Le contenu suivant a été fourni par des partenaires externes. Nous ne pouvons ainsi pas garantir son accessibilité à tous les utilisateurs.

Le favori de la présidentielle en France, le socialiste François Hollande, et le président sortant Nicolas Sarkozy intensifient ouvertement leur chasse aux 6,4 millions d'électeurs de l'extrême droite. Ces personnes en "crise" ou en "souffrance" feront la décision au second tour.

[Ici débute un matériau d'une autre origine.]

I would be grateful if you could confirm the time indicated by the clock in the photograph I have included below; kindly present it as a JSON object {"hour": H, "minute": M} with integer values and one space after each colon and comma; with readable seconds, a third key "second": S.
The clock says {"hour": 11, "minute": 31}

La stratégie diffère, mais, pour les deux finalistes, l'objectif est sans ambiguïté: récupérer au maximum les voix de ces jeunes, de ces non-diplômés, de ces ouvriers, employés, ruraux inquiets du déclassement social et de la mondialisation qui ont massivement voté pour la candidate du Front national, Marine Le Pen (près de 18% des suffrages).

"A moi de convaincre les électeurs du Front national (FN)", annonce mardi dans le quotidien "Libération" François Hollande, bien placé avec ses 28,6% pour le second tour le 6 mai mais pas complètement assuré de l'emporter.

Pour le candidat socialiste, l'enjeu est de récupérer les déçus de la gauche partis se réfugier au FN par désespérance sociale et non par adhésion aux thèses extrémistes. "C'est ma responsabilité de m'adresser tout de suite à ces électeurs qui n'adhèrent pas forcément aux idées du FN - l'obsession de l'immigration en particulier - mais qui expriment avant tout une colère sociale", explique-t-il.

"Nous vous comprenons"

Pour Nicolas Sarkozy (27,2%), qui n'a pas réussi à arriver en tête au premier tour pour donner un élan à sa candidature, l'enjeu est d'attirer "les petits" et "les sans-grade" qui en 2007 avaient contribué à le faire élire avant de retrouver le giron du FN. Selon lui, il faut faire plus pour lutter pour la sécurité et contre l'immigration.

Il faut "prendre des engagements suffisamment précis pour que les électeurs (du Front national) sachent qu'on a compris leur message", a-t-il martelé au cours d'un meeting à Longjumeau (près de Paris).

De son côté, Marine Le Pen regarde, visiblement ravie, les deux finalistes se débattre pour séduire ses électeurs en empruntant "la même ligne". Elle ne devrait pas donner de consignes de vote.